Parenting, Throwback Thursday

Throwback Thursday ~ The 10 Commandments of Parenting- 1

Originally published April 25, 200810Commandments 1

1.
Thou shalt be a Believer.

“They said, ‘Believe in the Lord Jesus, and you will be saved,
you and your household.'”
Acts 16:31

I can’t imagine undertaking a task as huge as parenting without some divine intervention. It’s a tough job! Most things in life are simpler when you’re a Christian. Not necessarily easier, but usually less complex. Take parenting, for example. If you’re a Christian, parenting by God’s word, you have a plan of action all laid out for you. You don’t have to re-invent the wheel. What should I teach my kid about religion? What do I tell him about pre-marital sex? How do I reassure him about death? It’s all in the Book. If your parenting doesn’t begin and end with the Bible, it can be a much more confusing, fly by the seat of your pants operation.

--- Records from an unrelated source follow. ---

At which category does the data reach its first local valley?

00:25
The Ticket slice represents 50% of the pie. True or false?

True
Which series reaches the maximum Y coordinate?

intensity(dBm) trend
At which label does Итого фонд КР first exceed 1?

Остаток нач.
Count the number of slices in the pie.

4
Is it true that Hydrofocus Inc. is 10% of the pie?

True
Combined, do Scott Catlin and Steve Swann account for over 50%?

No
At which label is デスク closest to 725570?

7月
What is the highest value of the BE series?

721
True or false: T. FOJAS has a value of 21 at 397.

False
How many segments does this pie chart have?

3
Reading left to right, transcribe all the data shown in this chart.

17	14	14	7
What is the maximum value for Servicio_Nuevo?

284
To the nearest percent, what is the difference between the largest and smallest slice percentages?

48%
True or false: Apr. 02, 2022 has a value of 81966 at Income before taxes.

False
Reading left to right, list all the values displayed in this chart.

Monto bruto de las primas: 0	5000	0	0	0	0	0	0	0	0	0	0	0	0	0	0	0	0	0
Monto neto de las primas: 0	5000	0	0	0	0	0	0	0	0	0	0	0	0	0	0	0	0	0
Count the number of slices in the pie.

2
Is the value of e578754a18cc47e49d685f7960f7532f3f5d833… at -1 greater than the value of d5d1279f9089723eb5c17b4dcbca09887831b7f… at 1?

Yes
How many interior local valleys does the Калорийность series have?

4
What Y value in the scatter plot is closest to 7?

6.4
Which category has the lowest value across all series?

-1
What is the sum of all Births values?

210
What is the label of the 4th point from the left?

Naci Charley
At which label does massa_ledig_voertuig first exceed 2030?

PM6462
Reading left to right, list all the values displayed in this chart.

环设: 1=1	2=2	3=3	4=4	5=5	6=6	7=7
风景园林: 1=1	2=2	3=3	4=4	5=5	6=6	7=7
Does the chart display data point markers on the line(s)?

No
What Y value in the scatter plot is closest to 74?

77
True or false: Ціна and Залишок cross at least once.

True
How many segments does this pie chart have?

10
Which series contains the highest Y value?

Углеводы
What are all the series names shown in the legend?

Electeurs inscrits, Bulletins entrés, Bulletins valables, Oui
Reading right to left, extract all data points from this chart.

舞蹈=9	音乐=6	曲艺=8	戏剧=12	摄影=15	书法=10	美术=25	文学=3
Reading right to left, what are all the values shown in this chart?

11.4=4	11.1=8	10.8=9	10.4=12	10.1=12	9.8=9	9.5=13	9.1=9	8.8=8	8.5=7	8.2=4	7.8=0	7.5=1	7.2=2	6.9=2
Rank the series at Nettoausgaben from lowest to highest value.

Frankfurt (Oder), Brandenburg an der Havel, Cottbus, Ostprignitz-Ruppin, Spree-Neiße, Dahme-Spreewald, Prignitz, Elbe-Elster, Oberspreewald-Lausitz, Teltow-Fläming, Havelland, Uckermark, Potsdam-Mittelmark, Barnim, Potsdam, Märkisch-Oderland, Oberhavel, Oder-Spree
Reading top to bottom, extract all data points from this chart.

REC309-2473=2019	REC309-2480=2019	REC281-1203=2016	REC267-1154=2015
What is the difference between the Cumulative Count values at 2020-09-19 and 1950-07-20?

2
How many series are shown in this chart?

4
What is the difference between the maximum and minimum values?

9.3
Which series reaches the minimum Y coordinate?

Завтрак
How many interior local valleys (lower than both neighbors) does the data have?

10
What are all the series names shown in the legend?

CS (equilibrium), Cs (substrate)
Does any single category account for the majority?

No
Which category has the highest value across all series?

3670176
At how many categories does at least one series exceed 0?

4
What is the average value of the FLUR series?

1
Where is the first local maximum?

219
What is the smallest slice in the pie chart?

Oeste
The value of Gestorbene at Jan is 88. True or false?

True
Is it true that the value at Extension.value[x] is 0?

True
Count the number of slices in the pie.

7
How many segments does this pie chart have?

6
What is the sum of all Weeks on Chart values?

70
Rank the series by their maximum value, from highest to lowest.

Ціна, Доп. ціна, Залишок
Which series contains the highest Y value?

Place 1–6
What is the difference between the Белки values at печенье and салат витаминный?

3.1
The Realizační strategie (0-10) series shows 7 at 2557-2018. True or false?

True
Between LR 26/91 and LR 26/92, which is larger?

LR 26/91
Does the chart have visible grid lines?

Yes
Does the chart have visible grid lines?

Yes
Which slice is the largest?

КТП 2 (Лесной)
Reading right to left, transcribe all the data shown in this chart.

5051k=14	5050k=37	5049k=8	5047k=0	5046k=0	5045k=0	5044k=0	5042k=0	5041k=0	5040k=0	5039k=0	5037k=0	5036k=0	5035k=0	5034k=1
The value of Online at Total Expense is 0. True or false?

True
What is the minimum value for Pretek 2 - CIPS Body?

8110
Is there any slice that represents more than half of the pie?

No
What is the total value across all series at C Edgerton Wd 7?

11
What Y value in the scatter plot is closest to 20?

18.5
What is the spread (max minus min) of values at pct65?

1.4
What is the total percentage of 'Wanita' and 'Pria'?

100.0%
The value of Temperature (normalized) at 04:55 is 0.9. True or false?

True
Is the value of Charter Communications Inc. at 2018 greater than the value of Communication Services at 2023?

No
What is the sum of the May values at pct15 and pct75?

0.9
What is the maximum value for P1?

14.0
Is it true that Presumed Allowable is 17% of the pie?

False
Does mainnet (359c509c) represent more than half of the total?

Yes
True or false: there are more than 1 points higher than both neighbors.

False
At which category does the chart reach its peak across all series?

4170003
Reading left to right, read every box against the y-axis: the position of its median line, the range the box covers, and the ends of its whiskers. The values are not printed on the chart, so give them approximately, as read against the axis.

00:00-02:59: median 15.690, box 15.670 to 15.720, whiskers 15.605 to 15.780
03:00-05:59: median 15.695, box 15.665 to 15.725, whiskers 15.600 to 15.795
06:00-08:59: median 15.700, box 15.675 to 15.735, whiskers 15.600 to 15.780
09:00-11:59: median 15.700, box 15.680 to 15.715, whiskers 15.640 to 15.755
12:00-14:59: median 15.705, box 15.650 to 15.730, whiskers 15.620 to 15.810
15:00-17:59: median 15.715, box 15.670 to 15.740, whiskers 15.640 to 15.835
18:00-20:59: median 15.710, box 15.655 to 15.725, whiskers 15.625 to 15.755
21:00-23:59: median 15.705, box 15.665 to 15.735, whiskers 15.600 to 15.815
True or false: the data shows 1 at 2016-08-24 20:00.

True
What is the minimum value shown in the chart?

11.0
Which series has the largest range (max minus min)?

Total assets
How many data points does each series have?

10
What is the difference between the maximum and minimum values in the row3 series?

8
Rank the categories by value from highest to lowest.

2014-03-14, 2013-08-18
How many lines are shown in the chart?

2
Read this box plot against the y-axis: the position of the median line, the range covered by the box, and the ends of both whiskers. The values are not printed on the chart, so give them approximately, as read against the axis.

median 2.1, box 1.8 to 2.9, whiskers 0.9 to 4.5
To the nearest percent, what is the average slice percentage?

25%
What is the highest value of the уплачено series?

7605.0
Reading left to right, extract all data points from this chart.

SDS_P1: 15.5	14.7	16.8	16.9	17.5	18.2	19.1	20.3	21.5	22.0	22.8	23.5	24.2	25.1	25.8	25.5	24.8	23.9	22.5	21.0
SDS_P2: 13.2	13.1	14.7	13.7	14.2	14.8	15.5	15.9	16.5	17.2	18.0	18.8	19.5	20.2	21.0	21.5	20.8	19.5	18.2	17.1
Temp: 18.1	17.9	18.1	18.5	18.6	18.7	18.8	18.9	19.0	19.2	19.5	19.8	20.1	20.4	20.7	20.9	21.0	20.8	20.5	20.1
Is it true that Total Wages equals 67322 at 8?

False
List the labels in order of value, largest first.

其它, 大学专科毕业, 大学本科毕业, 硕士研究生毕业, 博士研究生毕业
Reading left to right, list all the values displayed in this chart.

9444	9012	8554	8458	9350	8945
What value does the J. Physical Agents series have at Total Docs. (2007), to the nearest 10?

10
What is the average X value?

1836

When you’re a Christian parent, you have the benefit of all the resources in God’s storehouse. You’ve got a God who, at the end of a rough day, says, “Come to Me, all who are weary and heavy-laden, and I will give you rest.” (Matthew 11:28); a God who promises that wisdom is yours for the asking (James 1:5); a God whose name is “the Lord will provide” (Genesis 22:14); a God whose eyes “…move to and fro throughout the earth that He may strongly support those whose heart is completely His.” (II Chronicles 16:9).

Finally, when you’re a Christian parent pursuing holiness in your own life, God is working on you to make you more like Him: more loving, more joyful, more peaceful, more patient, kinder, better, more faithful, gentler, and more self-controlled. (Ephesians 5:22-23) God is sanctifying you, making you more Christlike, and enabling you to pour the gospel into your children day by day, so that they might come to know Christ as savior. As a parent, there’s nothing more important.